*作業指示*
(a) 牛乳摂取に関する文書のうち、「Milk intake and」で始まり「27 October 2014)」までの部分を一字一句変えずに返すこと。
(b) 牛乳摂取に関する文書の内容を2文で要約すること。

*文書の抜粋*
↓↓↓
トップページ ジャーナルクラブ通信バックナンバー検索 2015.10.7

2015年10月7日    担当:秋山、黄

Milk intake and risk of mortality and fractures in women and men: cohort studies
~ 女性と男性における牛乳摂取と死亡と骨折のリスクについて:コホート研究 ~
出典: BMJ 2014;349:g6015 doi: 10.1136/bmj.g6015 (Published 27 October 2014)
著者: Karl Michaëlsson professor, Alicja Wolk professor, Sophie Langenskiöld senior lecturer, Samar Basu professor, Eva Warensjö Lemming researcher, Håkan Melhus professor, Liisa Byberg associate professor
<論文の要約>
目的:
牛乳摂取量が多いことが女性と男性における死亡と骨折と関連するかどうかについて検討すること。

デザイン:
コホート研究

セッティング:
スウェーデン中部における3つの郡。
↑↑↑
*シーン幾何推論データ*
↓↓↓
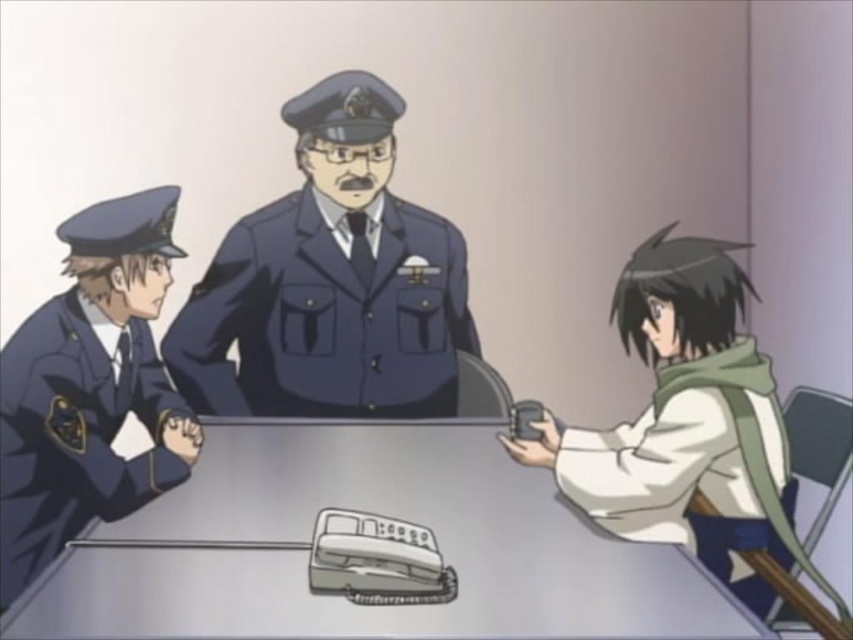
You are a character in the scene and need to place a small notebook on the metallic gray table at center without it falling off. Considering the size of the matte blue uniform at left, will the table have enough space?

The metallic gray table at center is bigger than the matte blue uniform at left, so there should be sufficient space to place the notebook without it falling off.

You are observing an animated interrogation scene. There is a metallic gray table at center and a matte blue uniform at center. Which object is positioned to the right of the other?

The metallic gray table at center is to the right of the matte blue uniform at center.

You are a character in the scene and want to move from point A at point (x=387, y=202) to point B at point (x=22, y=570). Which direction should you move to get closer to point B?

To move from point A at point (x=387, y=202) to point B at point (x=22, y=570), you should move towards the lower right direction since point B is located at a lower and more rightward position compared to point A.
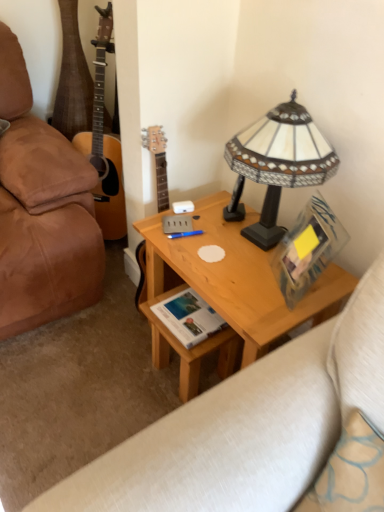
Where is `vacant space situated on the left part of blue plastic pen at center`? vacant space situated on the left part of blue plastic pen at center is located at coordinates (164, 228).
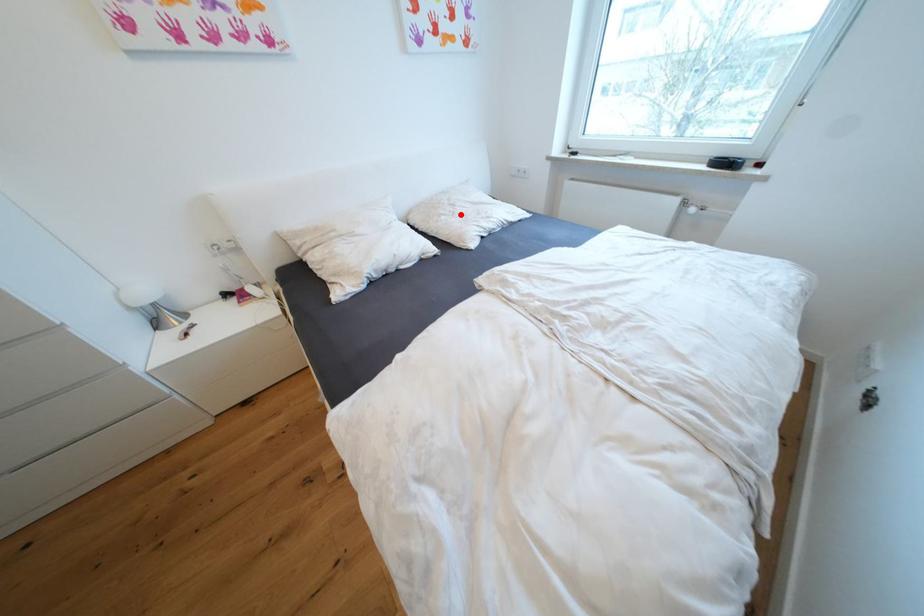
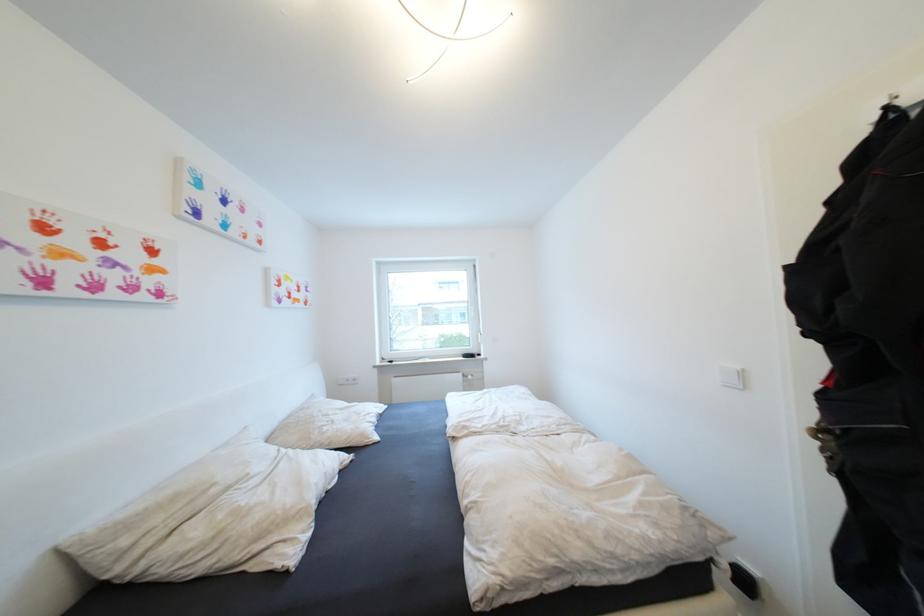
Question: I am providing you with two images of the same scene from different viewpoints. Given a red point in image1, look at the same physical point in image2. Is it:

Choices:
 (A) Closer to the viewpoint
 (B) Farther from the viewpoint

Answer: (B)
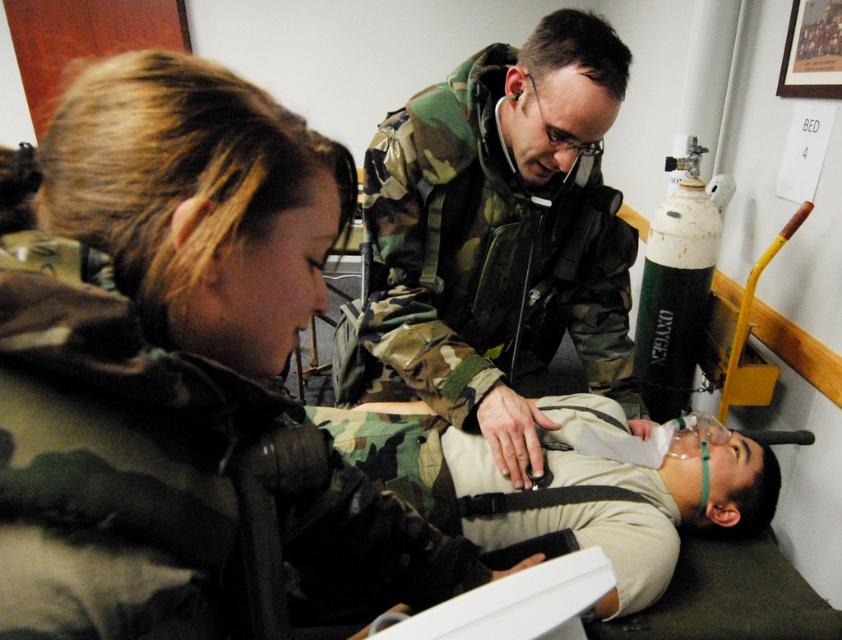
↑↑↑
*解答*
(a)
Milk intake and risk of mortality and fractures in women and men: cohort studies
~ 女性と男性における牛乳摂取と死亡と骨折のリスクについて:コホート研究 ~
出典: BMJ 2014;349:g6015 doi: 10.1136/bmj.g6015 (Published 27 October 2014)

(b) ジャーナルクラブ通信の2015年10月7日分は秋山、黄が担当し、BMJ 2014;349:g6015に掲載された論文「Milk intake and risk of mortality and fractures in women and men: cohort studies」を取り上げている。この論文は、牛乳摂取量が多いことが女性と男性の死亡と骨折に関連するかどうかを、スウェーデン中部の3つの郡を対象とするコホート研究で検討している。